• Data provided
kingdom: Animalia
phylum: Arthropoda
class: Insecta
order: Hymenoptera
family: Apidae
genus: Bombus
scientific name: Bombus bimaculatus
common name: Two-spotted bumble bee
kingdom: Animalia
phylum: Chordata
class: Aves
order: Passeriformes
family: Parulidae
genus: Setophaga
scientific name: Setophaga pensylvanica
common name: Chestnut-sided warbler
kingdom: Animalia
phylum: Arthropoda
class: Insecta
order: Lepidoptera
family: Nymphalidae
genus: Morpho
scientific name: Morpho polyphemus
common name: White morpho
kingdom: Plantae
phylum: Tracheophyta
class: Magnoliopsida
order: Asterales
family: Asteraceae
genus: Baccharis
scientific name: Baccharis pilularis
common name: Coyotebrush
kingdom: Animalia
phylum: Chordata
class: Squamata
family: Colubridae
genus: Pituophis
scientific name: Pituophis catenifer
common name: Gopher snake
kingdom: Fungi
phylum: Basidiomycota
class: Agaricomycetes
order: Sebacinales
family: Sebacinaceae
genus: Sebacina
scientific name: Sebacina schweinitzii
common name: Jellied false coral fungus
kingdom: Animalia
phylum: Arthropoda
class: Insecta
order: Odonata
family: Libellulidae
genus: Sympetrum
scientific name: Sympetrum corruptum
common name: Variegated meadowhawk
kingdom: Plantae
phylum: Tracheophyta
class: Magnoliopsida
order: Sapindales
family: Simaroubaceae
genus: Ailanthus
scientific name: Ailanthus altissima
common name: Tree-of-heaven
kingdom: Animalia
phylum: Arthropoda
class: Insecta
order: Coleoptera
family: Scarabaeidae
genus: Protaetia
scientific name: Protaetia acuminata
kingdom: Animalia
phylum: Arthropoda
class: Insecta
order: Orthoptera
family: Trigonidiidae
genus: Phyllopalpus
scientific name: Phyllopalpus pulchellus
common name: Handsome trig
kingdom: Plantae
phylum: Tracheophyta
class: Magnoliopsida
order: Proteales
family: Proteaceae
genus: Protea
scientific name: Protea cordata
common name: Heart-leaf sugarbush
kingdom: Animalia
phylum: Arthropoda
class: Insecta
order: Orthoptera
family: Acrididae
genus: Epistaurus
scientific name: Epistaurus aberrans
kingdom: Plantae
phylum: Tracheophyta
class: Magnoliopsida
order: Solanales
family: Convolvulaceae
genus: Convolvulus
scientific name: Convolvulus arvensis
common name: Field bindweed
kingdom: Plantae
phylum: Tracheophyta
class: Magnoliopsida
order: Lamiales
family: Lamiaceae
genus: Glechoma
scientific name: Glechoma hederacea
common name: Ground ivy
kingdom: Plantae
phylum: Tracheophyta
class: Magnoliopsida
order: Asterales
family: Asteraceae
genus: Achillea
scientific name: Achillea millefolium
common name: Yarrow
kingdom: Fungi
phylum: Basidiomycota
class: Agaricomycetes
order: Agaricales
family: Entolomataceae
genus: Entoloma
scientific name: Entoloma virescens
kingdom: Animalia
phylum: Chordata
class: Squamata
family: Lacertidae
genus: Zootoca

• The task
Express the lines above as a JSON list of strings, with one string per line and any blank lines left out.

• Solved problem
[
  "kingdom: Animalia",
  "phylum: Arthropoda",
  "class: Insecta",
  "order: Hymenoptera",
  "family: Apidae",
  "genus: Bombus",
  "scientific name: Bombus bimaculatus",
  "common name: Two-spotted bumble bee",
  "kingdom: Animalia",
  "phylum: Chordata",
  "class: Aves",
  "order: Passeriformes",
  "family: Parulidae",
  "genus: Setophaga",
  "scientific name: Setophaga pensylvanica",
  "common name: Chestnut-sided warbler",
  "kingdom: Animalia",
  "phylum: Arthropoda",
  "class: Insecta",
  "order: Lepidoptera",
  "family: Nymphalidae",
  "genus: Morpho",
  "scientific name: Morpho polyphemus",
  "common name: White morpho",
  "kingdom: Plantae",
  "phylum: Tracheophyta",
  "class: Magnoliopsida",
  "order: Asterales",
  "family: Asteraceae",
  "genus: Baccharis",
  "scientific name: Baccharis pilularis",
  "common name: Coyotebrush",
  "kingdom: Animalia",
  "phylum: Chordata",
  "class: Squamata",
  "family: Colubridae",
  "genus: Pituophis",
  "scientific name: Pituophis catenifer",
  "common name: Gopher snake",
  "kingdom: Fungi",
  "phylum: Basidiomycota",
  "class: Agaricomycetes",
  "order: Sebacinales",
  "family: Sebacinaceae",
  "genus: Sebacina",
  "scientific name: Sebacina schweinitzii",
  "common name: Jellied false coral fungus",
  "kingdom: Animalia",
  "phylum: Arthropoda",
  "class: Insecta",
  "order: Odonata",
  "family: Libellulidae",
  "genus: Sympetrum",
  "scientific name: Sympetrum corruptum",
  "common name: Variegated meadowhawk",
  "kingdom: Plantae",
  "phylum: Tracheophyta",
  "class: Magnoliopsida",
  "order: Sapindales",
  "family: Simaroubaceae",
  "genus: Ailanthus",
  "scientific name: Ailanthus altissima",
  "common name: Tree-of-heaven",
  "kingdom: Animalia",
  "phylum: Arthropoda",
  "class: Insecta",
  "order: Coleoptera",
  "family: Scarabaeidae",
  "genus: Protaetia",
  "scientific name: Protaetia acuminata",
  "kingdom: Animalia",
  "phylum: Arthropoda",
  "class: Insecta",
  "order: Orthoptera",
  "family: Trigonidiidae",
  "genus: Phyllopalpus",
  "scientific name: Phyllopalpus pulchellus",
  "common name: Handsome trig",
  "kingdom: Plantae",
  "phylum: Tracheophyta",
  "class: Magnoliopsida",
  "order: Proteales",
  "family: Proteaceae",
  "genus: Protea",
  "scientific name: Protea cordata",
  "common name: Heart-leaf sugarbush",
  "kingdom: Animalia",
  "phylum: Arthropoda",
  "class: Insecta",
  "order: Orthoptera",
  "family: Acrididae",
  "genus: Epistaurus",
  "scientific name: Epistaurus aberrans",
  "kingdom: Plantae",
  "phylum: Tracheophyta",
  "class: Magnoliopsida",
  "order: Solanales",
  "family: Convolvulaceae",
  "genus: Convolvulus",
  "scientific name: Convolvulus arvensis",
  "common name: Field bindweed",
  "kingdom: Plantae",
  "phylum: Tracheophyta",
  "class: Magnoliopsida",
  "order: Lamiales",
  "family: Lamiaceae",
  "genus: Glechoma",
  "scientific name: Glechoma hederacea",
  "common name: Ground ivy",
  "kingdom: Plantae",
  "phylum: Tracheophyta",
  "class: Magnoliopsida",
  "order: Asterales",
  "family: Asteraceae",
  "genus: Achillea",
  "scientific name: Achillea millefolium",
  "common name: Yarrow",
  "kingdom: Fungi",
  "phylum: Basidiomycota",
  "class: Agaricomycetes",
  "order: Agaricales",
  "family: Entolomataceae",
  "genus: Entoloma",
  "scientific name: Entoloma virescens",
  "kingdom: Animalia",
  "phylum: Chordata",
  "class: Squamata",
  "family: Lacertidae",
  "genus: Zootoca"
]